Arguments from the Utah Legislature claiming that the voter-approved redistricting initiative infringes on their “separation of powers” fundamentally misinterpret where political authority comes from.
The Utah Constitution is crystal clear: all political power is inherent in the people. The Legislature’s power is a delegated trust, and voters have every right to set the terms by which that trust is exercised.
Power flows from the people, not the Legislature
The entire debate hinges on a simple, foundational principle. While the Legislature’s duty to draw maps is in the state constitution, it does not exist in a vacuum. It is governed by a more profound declaration in Article I, Section 2:
“All political power is inherent in the people; ... they have the right to alter or reform their government as the public welfare may require.”
The people’s right to “alter or reform their government” is the ultimate authority. When citizens pass an initiative like Proposition 4, they are not encroaching on legislative power; they are exercising their right to define the rules of the game. It is as if the people, as a board of directors, issue a new bylaw to their management team. The initiative is a check on power, not a violation of it.
Wrong tools for the job
A critical flaw in the legislative counter-effort is the attempt to mandate specific statistical tests that are ill-suited for Utah’s unique political landscape. With approximately 30% of Utah voters registered as unaffiliated, statistical tools designed for a strict two-party system, like the “efficiency gap,” lose their validity. These tests simply cannot account for the complex preferences of such a massive independent voting bloc.
Mandating these flawed tests is not a good-faith effort to ensure fairness. It is a subtle way to undermine the core purpose of Proposition 4 by forcing professionals to use the wrong tools for the job. The initiative wisely called for transparency and professional standards, not rigid, inappropriate formulas that ignore a third of the electorate.

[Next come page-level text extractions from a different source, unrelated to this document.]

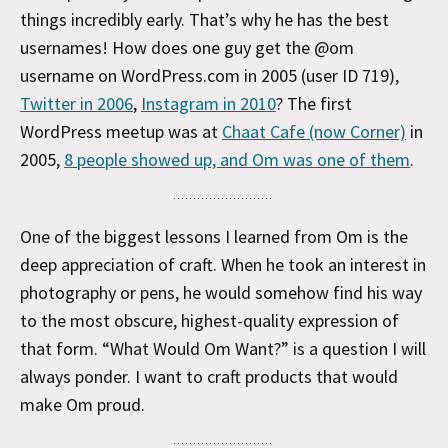
things incredibly early. That’s why he has the best
usernames! How does one guy get the @om
username on WordPress.com in 2005 (user ID 719),
Twitter in 2006
,
Instagram in 2010
? The first
WordPress meetup was at
Chaat Cafe (now Corner)
in
2005,
8 people showed up, and Om was one of them
.
One of the biggest lessons I learned from Om is the
deep appreciation of craft. When he took an interest in
photography or pens, he would somehow find his way
to the most obscure, highest-quality expression of
that form. “What Would Om Want?” is a question I will
always ponder. I want to craft products that would
make Om proud.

Enhance the law; do not override it
There are no laws immune to legislative amendment; even those enacted through citizen initiative are subject to legislative change. However, the Legislature is constrained not by the existence of “super-laws,” but by procedural and substantive limitations on how it may alter such laws. These constraints are designed to preserve the integrity of the initiative process while maintaining legislative flexibility.
Instead of mandating specific tests be used incorrectly, lawmakers can amend the law to require the independent commission to be more specific on using the highest professional standards suitable for Utah’s political reality.

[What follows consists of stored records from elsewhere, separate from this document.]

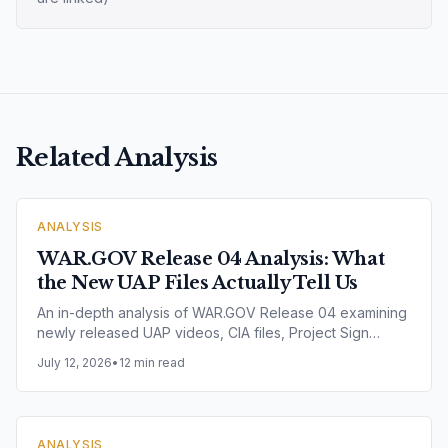
Related Analysis
ANALYSIS
WAR.GOV Release 04 Analysis: What
the New UAP Files Actually Tell Us
An in-depth analysis of WAR.GOV Release 04 examining
newly released UAP videos, CIA files, Project Sign
records, Project Blue Book documents, Range Fouler
July 12, 2026
•
12 min read
Debriefs, NASA imagery and nuclear facility incidents.
Explore what the latest U.S. government release reveals
— and what it does not.
ANALYSIS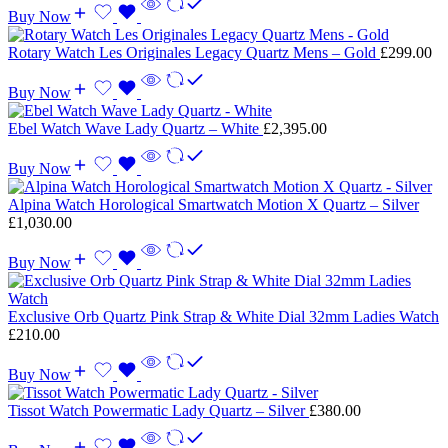
Buy Now
Rotary Watch Les Originales Legacy Quartz Mens – Gold
£
299.00
Buy Now
Ebel Watch Wave Lady Quartz – White
£
2,395.00
Buy Now
Alpina Watch Horological Smartwatch Motion X Quartz – Silver
£
1,030.00
Buy Now
Exclusive Orb Quartz Pink Strap & White Dial 32mm Ladies Watch
£
210.00
Buy Now
Tissot Watch Powermatic Lady Quartz – Silver
£
380.00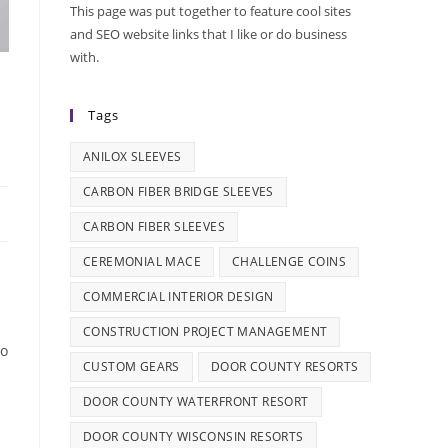
This page was put together to feature cool sites
and SEO website links that I like or do business
with.
Tags
ANILOX SLEEVES
CARBON FIBER BRIDGE SLEEVES
CARBON FIBER SLEEVES
CEREMONIAL MACE
CHALLENGE COINS
COMMERCIAL INTERIOR DESIGN
CONSTRUCTION PROJECT MANAGEMENT
to
CUSTOM GEARS
DOOR COUNTY RESORTS
DOOR COUNTY WATERFRONT RESORT
DOOR COUNTY WISCONSIN RESORTS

They can enshrine into law that fairness tests must be dynamically chosen to match the state’s current voter distribution. As voter alignments shift, standard two-party metrics can become unsuitable, as is the case when a large share of the electorate is unaffiliated. Assessments must therefore use advanced analyses that accurately model the specific electorate at that time.
In a republic, power flows from the people to their representatives. Initiatives are a direct and constitutionally protected expression of that foundational power. The Legislature’s authority is a product of the people’s voice, and that same voice can set the rules. This is not a crisis; it is the system working exactly as it was designed.